Athletics jump on Michael King, Padres can't bounce back in series-ending loss
There is no supposed to in baseball.
At least not in the context of a single game. The sport isn’t predictable.
Most times this season, the Padres can be thankful for that.
They hit less often than any team, yet they have won more often than just a handful of teams.
On Sunday, though, the vagaries of baseball worked against them and deprived them of a series sweep.
That and the fact that they continued to make outs when a hit would matter most.
“Just couldn’t get the big knock,” Fernando Tatis Jr. said. “Kept building momentum, but didn’t finalize the last punch.”
They lost 5-2 to the Athletics on a cool, cloudy afternoon at Petco Park when their No. 1 starter got battered around and they could not turn nine hits into much of anything.

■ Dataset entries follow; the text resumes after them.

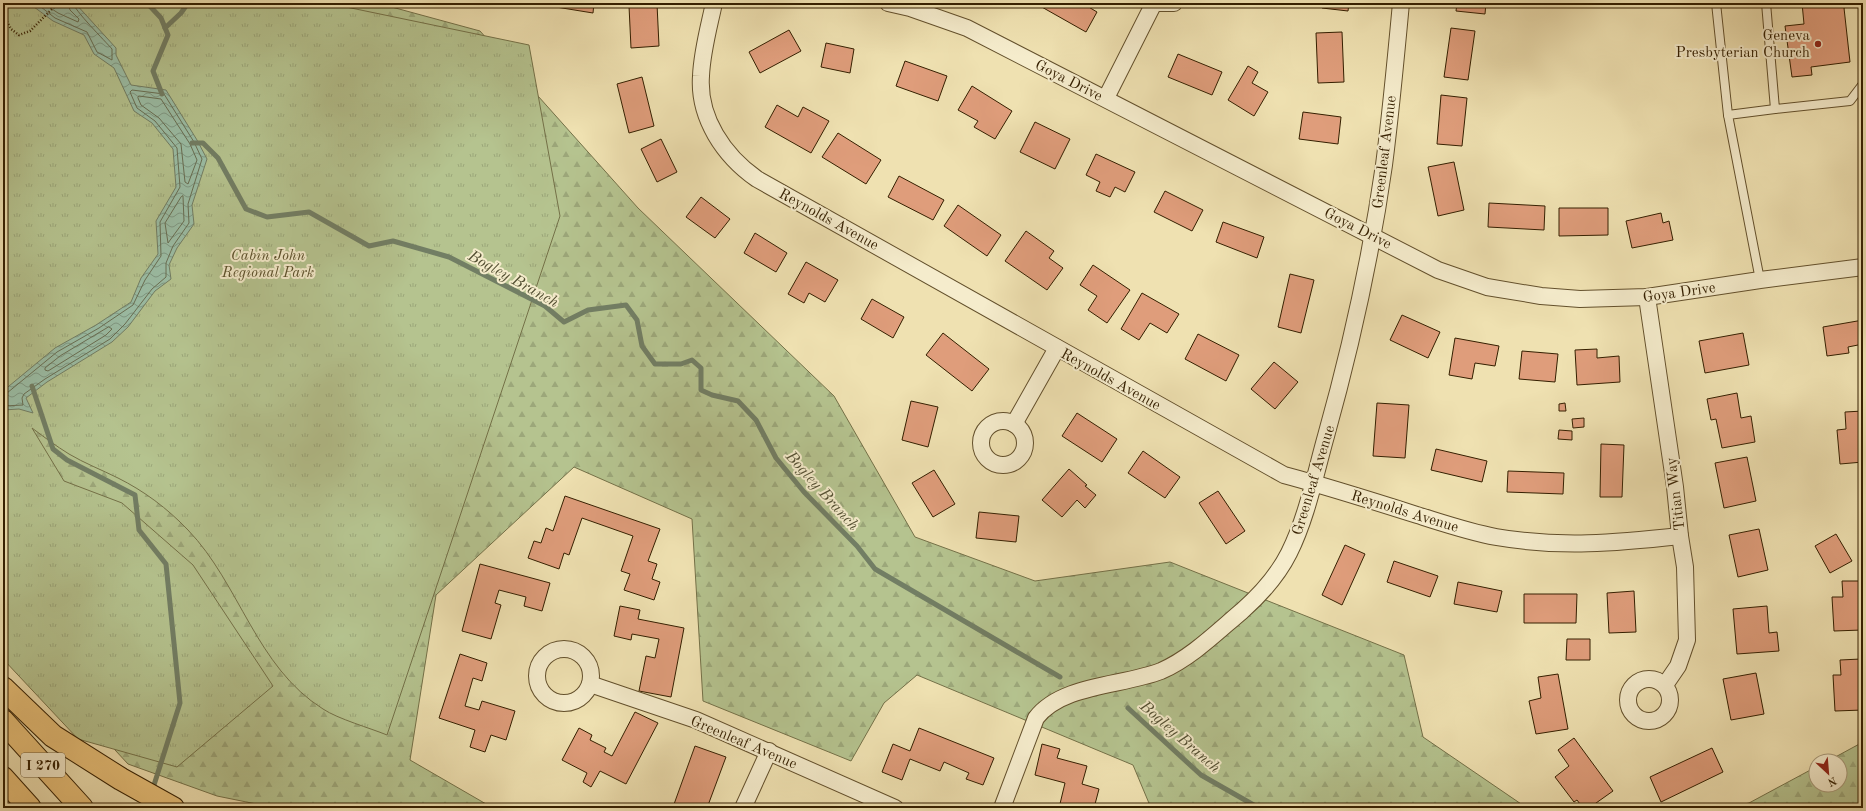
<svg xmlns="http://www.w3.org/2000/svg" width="1866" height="811" font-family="'Old Standard TT',serif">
<defs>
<pattern id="forest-firs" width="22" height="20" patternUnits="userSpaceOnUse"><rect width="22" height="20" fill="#b5c38f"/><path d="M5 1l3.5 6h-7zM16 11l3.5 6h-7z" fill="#9ca77a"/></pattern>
<pattern id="park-tufts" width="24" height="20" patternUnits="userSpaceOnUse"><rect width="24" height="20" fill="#b5c38f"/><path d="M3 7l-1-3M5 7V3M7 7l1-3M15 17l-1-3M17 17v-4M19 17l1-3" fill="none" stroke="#9ca77a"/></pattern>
<pattern id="water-waves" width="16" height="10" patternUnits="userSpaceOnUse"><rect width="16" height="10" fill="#9bbea6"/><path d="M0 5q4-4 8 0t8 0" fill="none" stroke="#7f9a85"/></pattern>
</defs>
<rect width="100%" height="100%" fill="#efe1b1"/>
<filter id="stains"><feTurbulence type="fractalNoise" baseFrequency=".005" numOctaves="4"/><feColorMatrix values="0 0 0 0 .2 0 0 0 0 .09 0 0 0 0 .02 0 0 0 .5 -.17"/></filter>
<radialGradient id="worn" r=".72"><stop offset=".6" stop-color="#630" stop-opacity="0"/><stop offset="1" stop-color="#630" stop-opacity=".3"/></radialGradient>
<g fill="url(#forest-firs)" stroke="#747148">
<polygon points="3,3 377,3 480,31 638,208 834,396 915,537 1035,581 1170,562 1404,655 1423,737 1527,808 1151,808 1133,765 917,675 884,703 851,761 703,701 692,519 574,467 436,595 410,760 493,808 276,808 217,796 128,764 3,629"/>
<polygon points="1863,742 1863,808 1727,808 1749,803 1816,767 1816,785 1840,785 1840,761 1828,761"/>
</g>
<path fill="url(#park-tufts)" stroke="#747148" d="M3,3h324l202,42 31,171 -173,519c-17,-7 -49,-16 -64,-26 -67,-42 -83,-125 -135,-179 -21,-22 -44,-39 -70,-52 -16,-8 -34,-15 -49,-24 -13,-8 -25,-17 -37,-26l32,53 58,22 71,62 80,121 -96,81 -99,-28 -75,-80z"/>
<polygon fill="url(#water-waves)" stroke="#727e64" points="31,3 75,3 116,48 116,55 131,85 166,90 197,140 207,159 192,205 194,224 177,248 169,265 171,279 155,291 128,327 112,342 47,382 26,398 33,413 19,409 3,410 3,391 55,348 96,325 131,302 141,278 158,254 156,221 176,187 173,149 152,123 134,111 114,68 94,54 84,35 53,21 34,7"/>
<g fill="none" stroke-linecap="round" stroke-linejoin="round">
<g stroke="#686e53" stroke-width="1">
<path d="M36,3l19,15 32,14 10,20 15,8v-11c-7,-8 -38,-39 -39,-46"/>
<polyline points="43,3 58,13 78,22 79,19 70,10 68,3"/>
<polygon points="139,96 161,99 190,144 197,160 188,184 185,182 181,144 159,118 141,105 138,98"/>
<polygon points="183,196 184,221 168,243 165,223 181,197"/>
<polygon points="109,327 112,329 106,335 48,371 45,370 45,368 60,356"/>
<polyline points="3,394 7,393 57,352 99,328 133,305 145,280 161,256 160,222 180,187 177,148 155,121 137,108 130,92 132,90 164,94 194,142 202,159 188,204 189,223 173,246 166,263 166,277 152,289 125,324 110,339 45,379 24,394 22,398 23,405 3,406"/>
</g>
<g stroke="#727e64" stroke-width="5">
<polyline points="147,3 161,18 168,35 153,71 162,94"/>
<polyline points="165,28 181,13 188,3"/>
<polyline points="192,143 203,143 218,158 246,209 267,217 309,212 369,246 393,241 449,257 545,306 564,322 588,310 626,305 637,320 642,346 655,364 681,364 692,360 701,368 701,390 712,395 738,401 756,420 776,458 804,492 857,546 875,569 1060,677"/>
<polyline points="32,386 53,449 67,460 135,495 139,530 166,564 180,703 154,785"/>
<polyline points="1128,708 1201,775 1259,808"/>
</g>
</g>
<g fill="#df9d7b" stroke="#341f00">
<polygon points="557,3 594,3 593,13 556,7"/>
<polygon points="1042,3 1082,3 1097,12 1086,32 1040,6"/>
<polygon points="1234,3 1263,3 1263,7 1234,6"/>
<polygon points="1323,3 1349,3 1348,11 1322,8"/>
<polygon points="1457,3 1486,3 1485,14 1456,11"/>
<polygon points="1802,3 1847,3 1847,7 1844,8 1850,62 1811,67 1812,75 1792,77 1785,26 1804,24"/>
<polygon points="657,4 659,46 631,48 629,6"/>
<polygon points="1451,28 1475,31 1468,80 1444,77"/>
<polygon points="789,30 801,51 760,73 749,52"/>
<polygon points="1342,32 1344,82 1318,83 1316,33"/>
<polygon points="826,43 854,49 850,73 821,67"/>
<polygon points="1178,54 1222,72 1212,95 1168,77"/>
<polygon points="905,61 947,76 938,101 896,86"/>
<polygon points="1248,66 1258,72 1252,83 1268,92 1254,116 1228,100"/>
<polygon points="642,77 654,126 629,133 617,84"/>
<polygon points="972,86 1012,111 995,139 974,127 978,121 958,110"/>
<polygon points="1441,95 1467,98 1462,146 1437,144"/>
<polygon points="777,105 798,117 803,107 829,121 811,153 765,127"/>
<polygon points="1303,112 1341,117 1338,144 1299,139"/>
<polygon points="1035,122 1070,139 1055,169 1020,152"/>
<polygon points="838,133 881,160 866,184 822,157"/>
<polygon points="661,139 677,172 657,182 641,149"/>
<polygon points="1096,154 1135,172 1125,192 1115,187 1110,197 1096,191 1100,182 1086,175"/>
<polygon points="1454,162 1464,210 1438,216 1428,167"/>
<polygon points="899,176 944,200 933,220 888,197"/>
<polygon points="1165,191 1203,210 1192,231 1154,212"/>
<polygon points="701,197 730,219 715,238 686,217"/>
<polygon points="1489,203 1545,206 1544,230 1488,227"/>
<polygon points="958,205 1001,235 987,256 944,226"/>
<polygon points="1559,208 1608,208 1608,235 1559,236"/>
<polygon points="1661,213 1663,223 1669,221 1673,240 1632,248 1626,221"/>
<polygon points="1223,222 1264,237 1257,258 1216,242"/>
<polygon points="1026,231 1054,251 1049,258 1063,268 1047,290 1005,261"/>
<polygon points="755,233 787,253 776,272 744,253"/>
<polygon points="806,262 838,280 825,302 809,293 804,303 788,294"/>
<polygon points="1093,265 1130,290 1107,323 1088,310 1097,296 1080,285"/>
<polygon points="1290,274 1314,280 1301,333 1278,327"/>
<polygon points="1142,293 1179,314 1167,333 1150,323 1139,340 1121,329"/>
<polygon points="872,299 904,317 893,338 861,319"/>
<polygon points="1402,315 1440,332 1428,358 1390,340"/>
<polygon points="1863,320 1863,344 1848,347 1849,353 1827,356 1823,327"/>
<polygon points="943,333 989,369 972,391 926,355"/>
<polygon points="1743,333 1749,365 1705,373 1699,341"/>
<polygon points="1198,334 1239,355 1226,381 1185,359"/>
<polygon points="1455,338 1499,346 1495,366 1475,363 1472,379 1449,375"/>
<polygon points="1597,349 1597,358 1619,356 1620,382 1577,385 1575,350"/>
<polygon points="1522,351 1558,354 1555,382 1519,379"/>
<polygon points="1274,362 1298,382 1275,409 1251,389"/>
<polygon points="1737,393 1741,418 1751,416 1755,442 1722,448 1716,419 1711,420 1707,399"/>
<polygon points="911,401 938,407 928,447 902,440"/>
<polygon points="1377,403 1409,405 1405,458 1373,456"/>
<polygon points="1565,403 1566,411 1559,411 1559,404"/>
<polygon points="1863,411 1863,462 1840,464 1837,430 1846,429 1845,412"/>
<polygon points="1077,413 1117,439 1102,462 1062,436"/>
<polygon points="1584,418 1584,427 1573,428 1572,419"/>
<polygon points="1559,430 1572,431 1572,440 1558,439"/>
<polygon points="1601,444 1624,445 1622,497 1600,497"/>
<polygon points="1436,449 1487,461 1482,482 1431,470"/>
<polygon points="1143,451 1180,477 1165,498 1128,473"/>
<polygon points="1747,457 1756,501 1724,508 1715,463"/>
<polygon points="1069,469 1087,485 1085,486 1096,495 1085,508 1077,500 1062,517 1042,500"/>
<polygon points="934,470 955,504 933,517 912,483"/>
<polygon points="1508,471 1564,473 1563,494 1507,492"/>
<polygon points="1218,491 1245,531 1226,544 1199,503"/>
<polygon points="565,496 660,529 648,561 657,564 652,579 660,582 654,600 624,590 630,574 621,571 633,536 582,518 569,555 564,553 559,569 528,558 534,541 541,543 546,528 553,531"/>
<polygon points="979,512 1019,516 1016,542 976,538"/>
<polygon points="1759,529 1768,570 1738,577 1729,535"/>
<polygon points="1836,534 1852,561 1830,573 1815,546"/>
<polygon points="1345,545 1365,554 1342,605 1322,595"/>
<polygon points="1394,561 1438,576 1430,597 1387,582"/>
<polygon points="480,564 550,583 542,611 524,606 526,597 499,590 495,603 501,605 491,639 462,631"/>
<polygon points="1842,581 1860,581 1862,630 1834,631 1832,597 1843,597"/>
<polygon points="1458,582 1502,591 1497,612 1454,604"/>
<polygon points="1634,591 1636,632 1609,633 1607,593"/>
<polygon points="1524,594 1577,594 1576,623 1524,623"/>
<polygon points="620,606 640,610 638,619 684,628 671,697 639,691 646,656 655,658 659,639 632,634 631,640 614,636"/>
<polygon points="1767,606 1769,633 1777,632 1779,651 1737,654 1733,609"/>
<polygon points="1567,639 1590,639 1590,660 1566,660"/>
<polygon points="460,654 487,663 482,681 473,678 465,706 479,710 482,701 515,711 506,740 491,735 485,752 470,747 475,730 439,718"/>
<polygon points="1861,659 1863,710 1835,711 1833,675 1841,675 1840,660"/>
<polygon points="1756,673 1764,714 1731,720 1723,679"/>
<polygon points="1558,674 1568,729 1536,734 1529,701 1541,698 1538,677"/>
<polygon points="635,712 658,723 626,784 600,771 591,787 583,782 587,773 562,760 579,728 592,735 590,740 606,748 604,752 612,756"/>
<polygon points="919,728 994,758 983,785 966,779 969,773 944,762 940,771 910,759 902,780 882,772 893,744 910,751"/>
<polygon points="1574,738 1613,791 1589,808 1583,808 1577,800 1574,802 1555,777 1569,766 1558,750"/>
<polygon points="1042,744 1060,749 1057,758 1087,766 1082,784 1099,789 1094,808 1059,808 1065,783 1035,775"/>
<polygon points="695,746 726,757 707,808 675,808 673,807"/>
<polygon points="1712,748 1723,772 1661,802 1650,777"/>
</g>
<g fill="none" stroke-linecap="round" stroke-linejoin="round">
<g stroke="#63502c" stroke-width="10">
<g id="service">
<polyline points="1716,3 1728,115"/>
<polyline points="1766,3 1775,109 1850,101 1863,84"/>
<polyline points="1760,280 1728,115 1775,109"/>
</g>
</g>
<g stroke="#63502c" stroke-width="18">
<g id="minor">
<path d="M714,3c-5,24 -12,48 -13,73 -3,42 23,80 56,103l527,296c45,12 89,26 133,40 26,8 52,17 79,22 64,11 120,6 184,-1"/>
<polyline points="888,3 910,8 967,28 1438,270 1487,287 1541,296 1580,299 1647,297 1760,280 1863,267"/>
<polyline points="1159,3 1174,3"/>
<polyline points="1106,98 1154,3"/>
<polyline points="1647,297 1675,487 1680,536 1685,567 1687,640 1678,666 1665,685"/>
<circle cx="1003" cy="443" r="22"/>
<polyline points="1014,424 1057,348"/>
<circle cx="564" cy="676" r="27"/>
<circle cx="1649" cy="700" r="21"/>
<polyline points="590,684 696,720 895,808"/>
<polyline points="743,808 769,751"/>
<path d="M1002,808l34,-90c26,-34 87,-32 125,-47 30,-13 56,-39 81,-60 18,-16 36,-36 47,-58 18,-36 26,-78 37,-117 25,-89 45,-180 58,-271 7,-54 12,-108 17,-162"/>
</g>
</g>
<g stroke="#341f00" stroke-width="24">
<g id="motorway">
<polyline points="3,688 53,736 121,779 173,808"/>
<polyline points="3,721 82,808"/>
<polyline points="3,778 30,808"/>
</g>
</g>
<polyline stroke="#341f00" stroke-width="2.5" stroke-dasharray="1 2" stroke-linecap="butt" points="3,18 5,18 11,29 19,35 30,31 58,3"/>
<use href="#service" stroke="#f5eccc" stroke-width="8"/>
<use href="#minor" stroke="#f5eccc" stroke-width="16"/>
<use href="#motorway" stroke="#e8c078" stroke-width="22"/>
</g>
<circle fill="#8f2418" stroke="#f5eccc" stroke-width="1.5" cx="1818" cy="44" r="4"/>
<g text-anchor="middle" stroke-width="4" stroke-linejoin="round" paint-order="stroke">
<rect fill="#f5eccc" stroke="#6e5c3d" stroke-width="1" x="21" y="753" width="44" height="24" rx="3"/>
<g font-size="14" font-weight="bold" fill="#341f00">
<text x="43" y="770">I 270</text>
</g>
<g font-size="15" fill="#341f00" stroke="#f5eccc" text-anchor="end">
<text x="1810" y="40">Geneva<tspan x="1810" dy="17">Presbyterian Church</tspan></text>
</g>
<g font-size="15" fill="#341f00" stroke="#f5eccc">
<text transform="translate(1069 80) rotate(27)" y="5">Goya Drive</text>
<text transform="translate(1384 152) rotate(-83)" y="5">Greenleaf Avenue</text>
<text transform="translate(829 219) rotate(29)" y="5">Reynolds Avenue</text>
<text transform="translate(1358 228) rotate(27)" y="5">Goya Drive</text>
<text transform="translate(1679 292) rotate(-8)" y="5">Goya Drive</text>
<text transform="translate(1111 379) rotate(29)" y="5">Reynolds Avenue</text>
<text transform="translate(1313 480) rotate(-73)" y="5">Greenleaf Avenue</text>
<text transform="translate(1675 494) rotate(-97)" y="5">Titian Way</text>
<text transform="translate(1405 511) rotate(17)" y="5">Reynolds Avenue</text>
<text transform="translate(744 742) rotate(23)" y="5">Greenleaf Avenue</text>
</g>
<g font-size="15" font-style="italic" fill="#5b502b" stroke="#f5eccc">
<text x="268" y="260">Cabin John<tspan x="268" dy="17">Regional Park</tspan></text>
</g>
<g font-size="16" font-style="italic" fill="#534f32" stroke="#f5eccc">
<text transform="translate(514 278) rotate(29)" y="6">Bogley Branch</text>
<text transform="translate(823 490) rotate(48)" y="6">Bogley Branch</text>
<text transform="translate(1181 736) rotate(41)" y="6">Bogley Branch</text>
</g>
</g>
<rect width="1866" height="811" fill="none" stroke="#efe1b1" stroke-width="16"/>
<rect x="4" y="4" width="1858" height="803" fill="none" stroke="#341f00" stroke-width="2"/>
<rect x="8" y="8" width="1850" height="795" fill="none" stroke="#341f00"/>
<g transform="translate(1828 773) rotate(154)"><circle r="19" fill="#f5eccc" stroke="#a89a7a"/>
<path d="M0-3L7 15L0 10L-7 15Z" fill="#8f2418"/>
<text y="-6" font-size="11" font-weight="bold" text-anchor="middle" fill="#341f00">N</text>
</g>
<rect width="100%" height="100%" filter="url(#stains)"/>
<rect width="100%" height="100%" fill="url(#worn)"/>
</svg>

They threatened to win another game in the final half-inning, something they have done an MLB-high eight times.
But after Jackson Merrill and Ramón Laureano walked to start the ninth inning, Ty France struck out against left-hander Hogan Harris before righty Scott Barlow came in to strike out pinch-hitter Nick Castellanos and get Tatis on a game-ending fly ball to right field.
“First two at-bats, guys did a great job getting on,” France said. “Felt like we had some momentum. We just stopped it.”
The ending, though, was just that. The Padres were down from the start, and all of their rallies in between turned out to be just hiccups.
The Athletics used opener Luis Medina before handing the ball to struggling left-hander Jacob Lopez, who allowed one run over 4⅔ innings and lowered his ERA to 5.73 in his best outing of the season.
Padres starter Michael King, conversely, had his worst start and was gone before the fourth inning was finished with the Padres trailing 4-0.
The Athletics scored a run in the ninth inning against Bradgley Rodriguez to make the lift heavier for the Padres in the ninth.
Those were their first runs since the fourth inning, as Padres relievers Ron Marinaccio and Wandy Peralta did their part to facilitate a comeback by combining for 4⅓ scoreless innings.
King's troubles began with the first batter of the game.
After Carlos Cortes watched two strikes and fouled off the next three pitches, he sent a changeup at the bottom of the zone 380 feet, off the top of the right-field wall and into the seats.
It got worse from there, as nine of the final 18 batters King (4-3, 2.76) faced reached base.
The Athletics added two runs on a walk, a double and a single in the second inning. After a leadoff double in the fourth inning, a pair of one-out walks loaded the bases before King got a second out. But a wild pitch brought home the Athletics’ fourth run.
“I never felt like I had it,” King said.
The Padres, whose five comebacks from four runs down are most in the major leagues, could not manage another.
This time it wasn't because the lightest-hitting team in the major leagues was impotent at the plate. The Padres had more hits than in any of their previous five games and raised their MLB-worst batting average one point to .220.
But none of those hits came with runners in scoring position.
They went 0-for-8 with men on second and/or third base Sunday, scoring only on Manny Machado's sacrifice fly in the sixth inning and France's home run in the seventh.
It was the fifth time in six games the Padres went hitless with runners in scoring position, and they are 2-for-26 in that circumstance over those six games.
They had beaten the Athletics on Friday with seven runs on seven hits and won Saturday with two runs on two hits. The former came with a boost from three home runs, the latter with help from an avalanche of walks.
Some of the Sunday traffic ran right into outs. And Padres manager Craig Stammen had no problem with either Tatis ending the third inning when he was thrown out trying to turn a single into a double or when the fifth inning ended when third base coach Bob Henley directed France to try to score from first base on Tatis’ double to left.
“That’s when you do it - with two outs,” Stammen said. “Can’t guarantee the next person is gonna be able to move the line. So, when you get a chance, you gotta take it.”
Stammen had talked last week about his desire for the Padres to run more. He said it had been difficult to do so when they were not getting on base all that much. But that struggle is part of what sparked a recent directive to be more aggressive on the bases.
“We cannot be afraid of making mistakes,” he said. “We start playing passive, unaggressive baseball, we’re just going to set ourselves up for a conservative ‘You didn’t do anything wrong, but you didn’t win the game.’ At least today we can go back, ‘We lost the game, but you know what, we put it all out there and did what we could do to try to create some energy, create some runs, some aggressiveness.’ And we’ll go home satisfied with that.”
Sunday was just the second time the Padres lost in 19 games in which they have gotten at least nine hits. And the Padres took encouragement from all the traffic.
“We’re looking better as a group,” Tatis said. “We’re just gonna keep going, and it’s gonna come at the right moment.”